*Passage provided*.

# # # # #

By the time I got to the middle of the ramp, before I even got to a painted sketch for Guernica of the screaming horse’s head, I wrote in my notes, “I would say, at this point, fuck it, this is a necessary show, don’t tell me you’re a painter or interested in painting and not see this show, forget what you know or think you’ve seen, or think you know about Picasso, and just look.” That I would be so emphatic seems silly given Picasso’s totally accepted status as a genius, but it reflects the fact that for many artists Picasso’s relation to subject, to medium, and to drawing, is as foreign as the back side of the moon.

Resisting Pier Pressure (March 10, 2013), this post epitomizes what I intended when I began A Year of Positive Thinking, the pleasure of discovering art works that I love, including a group of small clay reliefs by an artist I had never heard of before but whose works I have thought of often since I first saw them.

What does a man see when he looks at his own image? (April 12, 2013), on a very particular and powerful instance of the female gaze, in paintings by Susanna Heller.

The living and the dead: Wool, Motherwell, Kelley, and Kentridge (January 1, 2014), Abridged version: Christopher Wool? Not a fan. Longer recap: Motherwell? Not a fan either except when I occasionally am. Kelley? “…you can admire an artist tremendously, feel strongly that he is an important artist, and still not “love” his work. That is the case for me with Kelley. But love is probably the wrong word anyway to address work driven by a powerful undercurrent of abjection and self-loathing, from some of his earliest performances to the scenarios of the massive video installation work, Day is Done.” I manage to weave Star Trek, Ingmar Bergman’s The Seventh Seal, and Italo Calvino’s Italian Folk Tale “Quack! Quack! Stick to My Back!” into this post.

Intimacy and Spectacle 2: answering a questionnaire about contemporary art museums (January 19, 2014) News of MoMA’s destruction/expansion plans happened to coincide with a request from a graduate student in cultural management at the University of Madeira to answer some questions about the contemporary museum.

As a sub-theme to this section, one thread that runs through several posts is the importance of drawing as a way to apprehend the world. Several posts feature my love of drawing, including works by Philip Guston and Otto Dix, and the importance of drawing to my own art practice becomes a practical tool to circumvent institutional prohibitions of photography in special exhibitions, in posts such as Otto Dix, a brief footnote: drawing and ideational aesthetics, Looking for art to love in all the right places, You put a spell on me, and a post about The Mourners at the Metropolitan Museum, Looking for art to love, day two: uptown from May 1, 2010 as well as in Catching up by playing hooky: Bernini, Shea, Cage, and Picasso. More recent posts that feature drawing are Hurtling through life at a deliberate pace: an appreciation of Richard Artschwager (1923-February 9, 2013), A Drawing, inspired by the discovery of an ink on paper self-portrait drawing by my father Ilya Schor, Craft and Process: Jasper Johns/Regrets, and the series of posts on my own work from the summer of 2013 Day by Day in the Studio.

Feminism:

Two early posts were related to the Modern Women project at MoMA:

Stealth Feminism at MoMA (May 16, 2010)

On gradually realizing during a random visit to the museum that individual works by women artists and small shows of works by women artists were scattered throughout the museum, like treasures in a treasure hunt that has not been advertised as such.

# # # # #

*Excerpted data*.

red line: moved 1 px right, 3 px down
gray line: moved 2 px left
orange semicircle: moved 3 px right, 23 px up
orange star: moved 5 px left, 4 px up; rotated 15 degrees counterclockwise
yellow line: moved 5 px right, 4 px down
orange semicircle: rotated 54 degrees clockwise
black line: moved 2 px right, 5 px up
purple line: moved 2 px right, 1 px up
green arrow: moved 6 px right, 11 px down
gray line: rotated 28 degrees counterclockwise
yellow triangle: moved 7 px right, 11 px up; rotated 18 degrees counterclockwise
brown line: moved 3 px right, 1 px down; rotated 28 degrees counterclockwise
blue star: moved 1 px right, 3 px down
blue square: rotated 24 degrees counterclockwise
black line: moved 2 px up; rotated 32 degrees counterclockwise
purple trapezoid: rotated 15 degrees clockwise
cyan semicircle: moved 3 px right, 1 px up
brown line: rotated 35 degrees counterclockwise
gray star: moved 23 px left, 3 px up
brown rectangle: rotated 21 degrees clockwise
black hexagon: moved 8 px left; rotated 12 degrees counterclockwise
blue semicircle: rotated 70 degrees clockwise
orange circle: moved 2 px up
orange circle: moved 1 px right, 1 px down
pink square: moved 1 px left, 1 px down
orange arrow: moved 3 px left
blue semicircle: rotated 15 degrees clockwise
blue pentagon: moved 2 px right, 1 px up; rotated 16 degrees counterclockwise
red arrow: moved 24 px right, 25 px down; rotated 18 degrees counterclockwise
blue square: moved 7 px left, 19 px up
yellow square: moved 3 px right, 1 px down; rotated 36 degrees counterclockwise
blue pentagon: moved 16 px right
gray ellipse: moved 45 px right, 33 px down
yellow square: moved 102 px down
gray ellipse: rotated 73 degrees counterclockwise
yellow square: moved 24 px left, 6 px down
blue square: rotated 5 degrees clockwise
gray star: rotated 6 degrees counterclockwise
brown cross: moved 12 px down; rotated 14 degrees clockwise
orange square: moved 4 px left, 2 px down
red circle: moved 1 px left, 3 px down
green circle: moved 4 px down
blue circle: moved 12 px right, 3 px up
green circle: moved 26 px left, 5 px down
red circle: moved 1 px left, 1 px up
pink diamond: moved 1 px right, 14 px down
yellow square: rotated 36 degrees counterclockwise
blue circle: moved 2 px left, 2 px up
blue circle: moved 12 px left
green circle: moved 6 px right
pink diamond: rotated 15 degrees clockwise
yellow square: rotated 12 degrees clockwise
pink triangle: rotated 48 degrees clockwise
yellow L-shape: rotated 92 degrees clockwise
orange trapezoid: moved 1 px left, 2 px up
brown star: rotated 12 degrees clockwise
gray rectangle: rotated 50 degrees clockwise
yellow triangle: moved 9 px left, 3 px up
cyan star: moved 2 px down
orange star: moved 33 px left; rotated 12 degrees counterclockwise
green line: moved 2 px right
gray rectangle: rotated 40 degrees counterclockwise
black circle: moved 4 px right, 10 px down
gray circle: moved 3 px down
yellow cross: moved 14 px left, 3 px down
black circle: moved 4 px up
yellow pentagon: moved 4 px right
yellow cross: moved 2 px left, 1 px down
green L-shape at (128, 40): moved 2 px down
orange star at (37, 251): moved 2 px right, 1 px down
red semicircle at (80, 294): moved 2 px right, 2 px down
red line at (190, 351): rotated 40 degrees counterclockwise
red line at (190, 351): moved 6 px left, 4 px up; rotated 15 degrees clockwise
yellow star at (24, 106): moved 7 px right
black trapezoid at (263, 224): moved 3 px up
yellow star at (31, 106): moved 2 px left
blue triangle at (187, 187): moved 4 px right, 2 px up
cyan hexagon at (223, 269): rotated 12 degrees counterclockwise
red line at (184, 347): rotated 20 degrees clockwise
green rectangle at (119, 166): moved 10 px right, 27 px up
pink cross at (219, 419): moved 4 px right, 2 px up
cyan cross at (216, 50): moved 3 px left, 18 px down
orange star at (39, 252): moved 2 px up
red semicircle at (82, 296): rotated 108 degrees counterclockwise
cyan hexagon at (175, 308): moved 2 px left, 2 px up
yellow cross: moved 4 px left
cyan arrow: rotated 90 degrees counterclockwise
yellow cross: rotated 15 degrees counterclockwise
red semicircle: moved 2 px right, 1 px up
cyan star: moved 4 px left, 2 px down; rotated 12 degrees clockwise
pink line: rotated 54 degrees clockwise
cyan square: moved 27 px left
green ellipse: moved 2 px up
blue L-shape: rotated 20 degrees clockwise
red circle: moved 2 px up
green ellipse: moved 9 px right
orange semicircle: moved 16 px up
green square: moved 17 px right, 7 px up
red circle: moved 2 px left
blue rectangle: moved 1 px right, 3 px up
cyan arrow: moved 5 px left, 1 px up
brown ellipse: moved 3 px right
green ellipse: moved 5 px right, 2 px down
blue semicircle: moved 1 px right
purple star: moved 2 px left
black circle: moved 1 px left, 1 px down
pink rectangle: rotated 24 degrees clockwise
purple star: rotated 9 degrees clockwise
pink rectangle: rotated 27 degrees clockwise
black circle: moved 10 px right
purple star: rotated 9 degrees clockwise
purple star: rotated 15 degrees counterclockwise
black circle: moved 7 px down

# # # # #

*What this exercise asks*.
1. Decide whether each statement agrees with the art blog passage. Answer yes or no for each, and quote the words from the text that settle it.
(a) The post on paintings by Susanna Heller is dated April 12, 2013.
(b) The questions about the contemporary museum came from a graduate student at the University of Madeira.
(c) The writer says that they love Kelley's work.
2. In the art blog passage, which project were the two early feminism posts related to?
3. Translate this sentence from the art blog passage into Spanish: "As a sub-theme to this section, one thread that runs through several posts is the importance of drawing as a way to apprehend the world."

*Answers for the tasks*.
1.
(a) Yes: "What does a man see when he looks at his own image? (April 12, 2013)"
(b) Yes: "a request from a graduate student in cultural management at the University of Madeira"
(c) No: "still not “love” his work. That is the case for me with Kelley."

2. The Modern Women project at MoMA.

3. Como subtema de esta sección, un hilo que recorre varias entradas es la importancia del dibujo como forma de aprehender el mundo.